Sen. Cornyn holds the Texas seat previously held by fellow Republican Sen. Phil Gramm, the lead sponsor of the Financial Services Modernization Act. Though the bill was passed in the Senate along party lines, when it moved to the House of Representatives, it was passed by unanimous consent! And the conference reports in both houses were adopted by large, bipartisan majorities, so there is plenty of blame to pass around among the politicians. Thus, the demand from some quarters for Congress to take control of monetary policy from the Fed does not pass the smell test.
The unacceptable risks posed to the real economy from excesses in the financial sector are nothing new. In his 1959 book Bankers and Pashas: International Finance and Economic Imperialism in Egypt, the eminent historian David S. Landes presented an objective look at the problem over centuries divorced from current debates. “The compleat and orthodox banker was guided by one fundamental principle: commercial credit must be based on commercial transactions.” he wrote. In other words, finance has to be tied to the real economy. When it became detached, the results are always disastrous. Landes argues, “When pillars of commercial integrity lent themselves to such machinations, they could do so on a scale that lesser houses could hardly hope to match: false credits piled on false credits, accommodation paper covered by accommodation paper, forgeries, straw men, all the apparatus that ingenuity could devise to present to the world a legitimate front to obtain money on transactions that never were.” A fair description of the behavior of the most prestigious banks at the dawn of the 21st century: institutions that were “too big to fail” but nevertheless did.
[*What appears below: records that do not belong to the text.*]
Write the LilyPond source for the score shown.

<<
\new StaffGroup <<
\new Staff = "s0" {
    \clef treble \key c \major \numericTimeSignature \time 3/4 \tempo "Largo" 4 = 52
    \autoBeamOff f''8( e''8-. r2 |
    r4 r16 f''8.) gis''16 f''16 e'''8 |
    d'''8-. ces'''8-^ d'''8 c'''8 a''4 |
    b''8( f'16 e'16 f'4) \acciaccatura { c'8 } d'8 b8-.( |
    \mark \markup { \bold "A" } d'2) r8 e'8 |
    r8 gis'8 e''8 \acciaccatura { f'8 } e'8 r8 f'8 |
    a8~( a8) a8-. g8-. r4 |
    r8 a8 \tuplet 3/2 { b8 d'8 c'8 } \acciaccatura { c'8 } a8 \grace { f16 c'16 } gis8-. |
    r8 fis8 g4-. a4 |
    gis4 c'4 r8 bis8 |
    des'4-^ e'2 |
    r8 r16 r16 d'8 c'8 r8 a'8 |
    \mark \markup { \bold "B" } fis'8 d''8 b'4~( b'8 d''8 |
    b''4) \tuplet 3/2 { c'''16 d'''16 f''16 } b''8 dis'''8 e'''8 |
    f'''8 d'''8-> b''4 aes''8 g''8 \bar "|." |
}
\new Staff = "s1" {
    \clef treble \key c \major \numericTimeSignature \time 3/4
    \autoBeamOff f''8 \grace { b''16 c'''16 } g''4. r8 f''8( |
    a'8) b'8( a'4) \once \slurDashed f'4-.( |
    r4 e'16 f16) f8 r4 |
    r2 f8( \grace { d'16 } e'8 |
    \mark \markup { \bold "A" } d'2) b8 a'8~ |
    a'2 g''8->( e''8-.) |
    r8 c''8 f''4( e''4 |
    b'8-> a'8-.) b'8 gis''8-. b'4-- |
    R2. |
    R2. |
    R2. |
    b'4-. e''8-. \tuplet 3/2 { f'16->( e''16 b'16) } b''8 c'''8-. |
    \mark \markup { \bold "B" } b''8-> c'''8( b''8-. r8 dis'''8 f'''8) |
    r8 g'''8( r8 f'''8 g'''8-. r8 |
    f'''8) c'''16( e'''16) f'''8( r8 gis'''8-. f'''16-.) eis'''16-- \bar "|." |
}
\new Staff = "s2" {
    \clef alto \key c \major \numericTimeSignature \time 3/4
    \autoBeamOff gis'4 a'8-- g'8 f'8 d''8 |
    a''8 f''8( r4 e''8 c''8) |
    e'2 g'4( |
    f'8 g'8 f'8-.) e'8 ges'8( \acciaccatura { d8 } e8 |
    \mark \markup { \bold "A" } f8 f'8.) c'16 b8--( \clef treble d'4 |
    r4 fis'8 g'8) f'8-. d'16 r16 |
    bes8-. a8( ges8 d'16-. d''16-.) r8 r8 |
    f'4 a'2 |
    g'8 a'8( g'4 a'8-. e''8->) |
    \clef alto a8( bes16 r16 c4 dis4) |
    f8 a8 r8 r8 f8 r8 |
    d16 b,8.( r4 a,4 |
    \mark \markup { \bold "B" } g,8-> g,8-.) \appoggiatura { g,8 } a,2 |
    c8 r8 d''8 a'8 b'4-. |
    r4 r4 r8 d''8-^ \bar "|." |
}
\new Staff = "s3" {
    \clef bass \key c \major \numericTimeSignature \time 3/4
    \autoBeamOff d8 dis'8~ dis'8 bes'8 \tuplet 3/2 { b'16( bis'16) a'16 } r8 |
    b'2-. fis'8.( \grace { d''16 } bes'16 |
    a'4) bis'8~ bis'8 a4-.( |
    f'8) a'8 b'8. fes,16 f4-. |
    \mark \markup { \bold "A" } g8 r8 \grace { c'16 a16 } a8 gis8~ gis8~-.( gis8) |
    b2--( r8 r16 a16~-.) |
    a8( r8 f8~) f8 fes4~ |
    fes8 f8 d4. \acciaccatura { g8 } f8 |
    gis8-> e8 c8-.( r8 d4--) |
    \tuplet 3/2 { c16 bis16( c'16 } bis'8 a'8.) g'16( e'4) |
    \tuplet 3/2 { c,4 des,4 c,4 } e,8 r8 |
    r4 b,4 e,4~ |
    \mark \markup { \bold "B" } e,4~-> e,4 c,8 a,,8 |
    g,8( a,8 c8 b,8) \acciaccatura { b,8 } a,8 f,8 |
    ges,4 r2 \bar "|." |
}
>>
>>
Economic recovery is a two step process. First, the financial system had to be saved, even if it meant “bailing out” those whose blunders had created the mess. Now it must be reformed to prevent the crisis from recurring, which means reining in the speculators. Industry, at the core of the real economy, has a vital interest in seeing that the commercial banking sector stays focused on productive activity and not speculation. It is business firms and workers who suffer when the financiers go rogue.
President Obama hopes, “Banks will no longer be allowed to own, invest, or sponsor hedge funds, private equity funds, or proprietary trading operations for their own profit, unrelated to serving their customers.” It will, however, take legislation to restore the protections once provided by Glass-Steagall. Lessons were learned in the 1930s which served to guide legislation and policy so that recessions were shorter and the financial system was stronger during the rest of the 20th century. Partisanship and special interest lobbying should not prevent the restoration of sound banking principles enforced by public oversight agencies dedicated to the advancement of the national economy. The Federal Reserve should be seen as a model, not a scapegoat.
William R. Hawkins is a consultant specializing in international economic and national security issues. He is a former economics professor, Congressional staff member and think tank scholar who has authored three books and hundreds of academic and editorial articles.